Classification and tagging of textual data
A recently filed patent (Publication Number: US20230315772A1) describes a method and apparatus for tagging machine-readable text recovered from electronic sources. The method involves applying queries to the text, which are automatically generated from a corpus of documents with labels indicating services offered by a merchant. Each query has an associated weight and is based on an extracted feature set and a precision score. The queries are used to assign labels to different parts of the text, and the merchant is classified based on these labels.
The method also includes generating a score for each query, indicating its ability to return relevant results. This is done by accessing the corpus of documents and generating queries based on extracted features and the documents.

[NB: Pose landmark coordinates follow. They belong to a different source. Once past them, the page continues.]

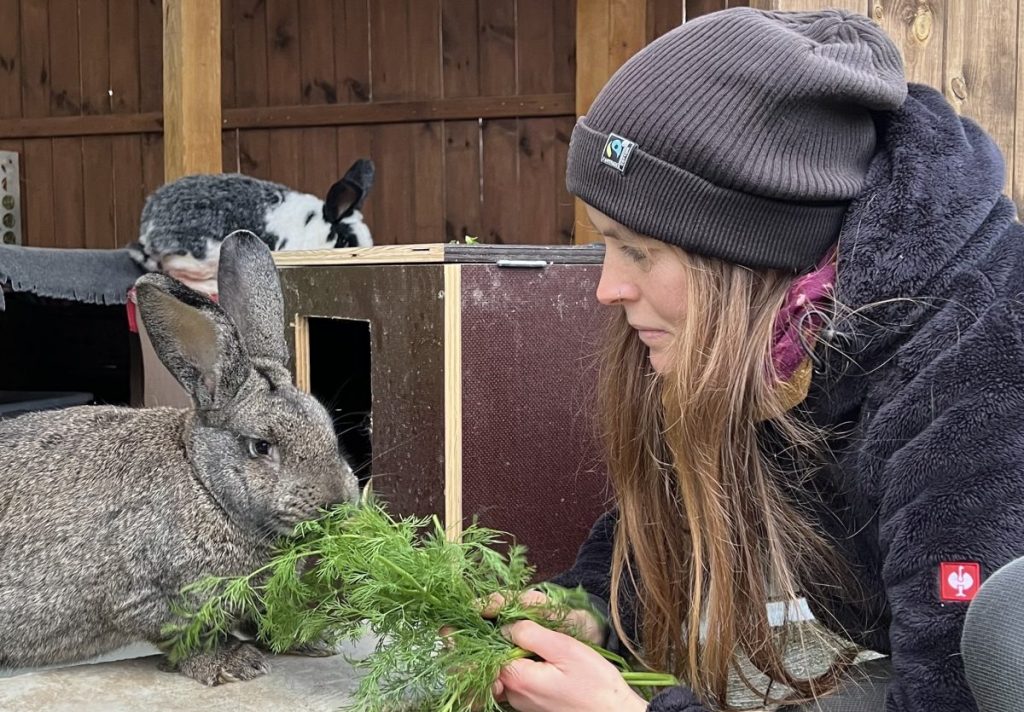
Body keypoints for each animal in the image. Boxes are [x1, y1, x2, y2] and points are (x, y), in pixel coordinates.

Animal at [0, 232, 360, 684]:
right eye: (261, 446)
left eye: (328, 428)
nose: (339, 502)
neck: (204, 484)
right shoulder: (153, 598)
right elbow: (189, 637)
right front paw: (233, 664)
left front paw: (306, 639)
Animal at [128, 158, 376, 295]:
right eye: (344, 240)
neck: (309, 226)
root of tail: (149, 227)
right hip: (198, 258)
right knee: (174, 272)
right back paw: (212, 287)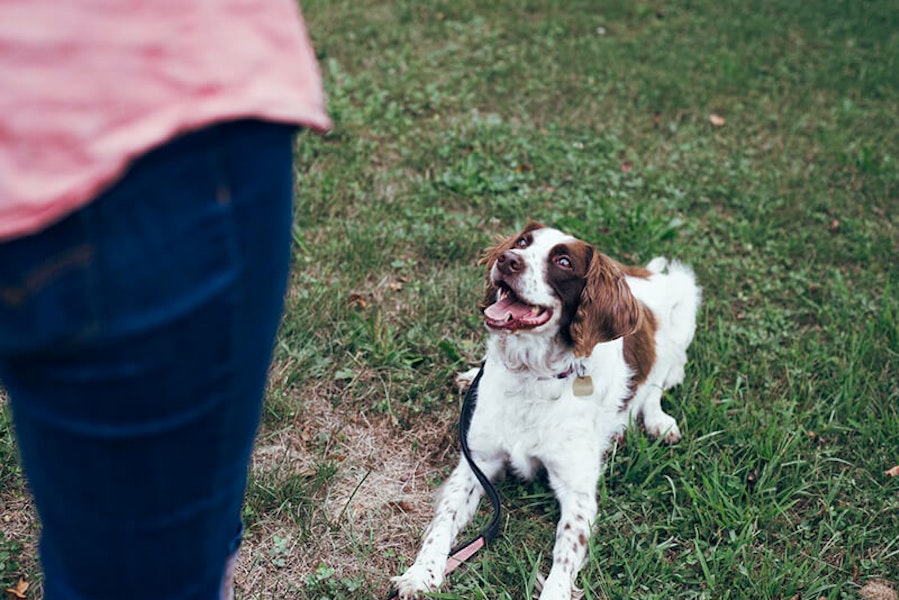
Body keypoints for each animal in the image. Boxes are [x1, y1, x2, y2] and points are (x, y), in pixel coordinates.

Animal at [394, 221, 704, 600]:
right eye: (522, 242)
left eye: (564, 262)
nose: (507, 259)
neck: (531, 374)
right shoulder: (477, 462)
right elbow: (443, 521)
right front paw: (420, 574)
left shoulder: (578, 491)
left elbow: (565, 551)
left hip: (684, 303)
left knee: (660, 379)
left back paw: (659, 421)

A precision score is calculated for each query, based on the number of true positive documents returned divided by the total number of documents returned. A query subset is then selected based on a precision score threshold, which provides an indication of the labels to be applied to the text.
The generation of queries involves creating an array of feature index pairs, which includes features and their positions in a sentence. The queries are generated based on combinations of these feature index pairs. Additionally, a distance measure is calculated between features in the queries, and the distance is rounded to the next highest multiple of a predetermined number.
The method also includes ignoring a subset of words in the corpus, such as rare words or stop words, and scoring another subset of words based on their relationship to the labels. Features are then extracted from the scored words, which satisfy a predetermined threshold.
The apparatus described in the patent includes at least one processor and memory with computer program code. It applies the same method as described above, including generating queries, assigning labels, and classifying merchants based on the labels.
Overall, this patent presents a method and apparatus for tagging machine-readable text using automatically generated queries and extracted features. It offers a systematic approach to classify merchants based on the content of the text, providing a valuable tool for analyzing large volumes of electronic sources.